-- Opening Marker --

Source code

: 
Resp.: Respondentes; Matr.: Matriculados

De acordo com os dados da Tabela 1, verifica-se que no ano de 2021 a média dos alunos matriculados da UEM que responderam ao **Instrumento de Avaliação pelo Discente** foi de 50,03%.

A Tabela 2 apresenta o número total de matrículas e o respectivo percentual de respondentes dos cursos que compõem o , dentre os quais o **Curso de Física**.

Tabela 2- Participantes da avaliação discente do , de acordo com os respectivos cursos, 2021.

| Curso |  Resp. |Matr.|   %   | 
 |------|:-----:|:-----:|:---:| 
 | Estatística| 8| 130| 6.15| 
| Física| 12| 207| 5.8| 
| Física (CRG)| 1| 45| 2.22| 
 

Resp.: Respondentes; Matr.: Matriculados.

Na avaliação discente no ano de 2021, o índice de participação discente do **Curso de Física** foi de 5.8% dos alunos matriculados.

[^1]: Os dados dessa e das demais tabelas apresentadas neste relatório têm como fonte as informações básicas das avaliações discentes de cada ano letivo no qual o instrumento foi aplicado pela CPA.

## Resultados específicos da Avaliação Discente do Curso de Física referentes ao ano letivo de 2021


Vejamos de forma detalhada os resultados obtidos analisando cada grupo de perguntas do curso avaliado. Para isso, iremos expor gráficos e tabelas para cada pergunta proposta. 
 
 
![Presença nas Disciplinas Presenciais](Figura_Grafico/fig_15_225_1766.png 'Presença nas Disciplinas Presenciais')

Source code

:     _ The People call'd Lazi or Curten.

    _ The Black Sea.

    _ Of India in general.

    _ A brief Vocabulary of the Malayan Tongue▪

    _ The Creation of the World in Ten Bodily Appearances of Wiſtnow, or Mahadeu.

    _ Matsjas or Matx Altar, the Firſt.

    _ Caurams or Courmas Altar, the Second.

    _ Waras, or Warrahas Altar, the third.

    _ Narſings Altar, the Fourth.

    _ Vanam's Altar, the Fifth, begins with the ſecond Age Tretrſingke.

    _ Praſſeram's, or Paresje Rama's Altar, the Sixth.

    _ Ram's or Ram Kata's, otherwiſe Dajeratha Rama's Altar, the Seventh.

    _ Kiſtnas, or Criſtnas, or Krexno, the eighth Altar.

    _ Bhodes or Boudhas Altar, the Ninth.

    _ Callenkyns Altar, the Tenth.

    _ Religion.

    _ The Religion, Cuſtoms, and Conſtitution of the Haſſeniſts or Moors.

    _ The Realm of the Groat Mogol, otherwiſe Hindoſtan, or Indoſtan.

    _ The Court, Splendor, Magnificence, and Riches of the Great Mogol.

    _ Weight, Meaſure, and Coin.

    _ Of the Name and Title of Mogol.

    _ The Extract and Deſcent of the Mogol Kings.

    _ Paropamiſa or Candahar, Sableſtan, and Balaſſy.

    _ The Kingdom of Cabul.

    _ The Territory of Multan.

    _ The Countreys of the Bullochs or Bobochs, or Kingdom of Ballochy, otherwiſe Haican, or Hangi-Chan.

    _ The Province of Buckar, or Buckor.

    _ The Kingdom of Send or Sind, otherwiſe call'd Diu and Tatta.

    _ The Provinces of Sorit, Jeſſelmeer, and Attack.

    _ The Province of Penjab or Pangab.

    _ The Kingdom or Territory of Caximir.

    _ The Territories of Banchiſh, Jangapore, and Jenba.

-- Closing Marker --

Task instructions: Turn the stretch of lines above, from the one containing "Meaſure, and Coin." through the last line, into a numbered list, leaving out the blank lines.

Problem solution:
1.     _ Weight, Meaſure, and Coin.
2.     _ Of the Name and Title of Mogol.
3.     _ The Extract and Deſcent of the Mogol Kings.
4.     _ Paropamiſa or Candahar, Sableſtan, and Balaſſy.
5.     _ The Kingdom of Cabul.
6.     _ The Territory of Multan.
7.     _ The Countreys of the Bullochs or Bobochs, or Kingdom of Ballochy, otherwiſe Haican, or Hangi-Chan.
8.     _ The Province of Buckar, or Buckor.
9.     _ The Kingdom of Send or Sind, otherwiſe call'd Diu and Tatta.
10.     _ The Provinces of Sorit, Jeſſelmeer, and Attack.
11.     _ The Province of Penjab or Pangab.
12.     _ The Kingdom or Territory of Caximir.
13.     _ The Territories of Banchiſh, Jangapore, and Jenba.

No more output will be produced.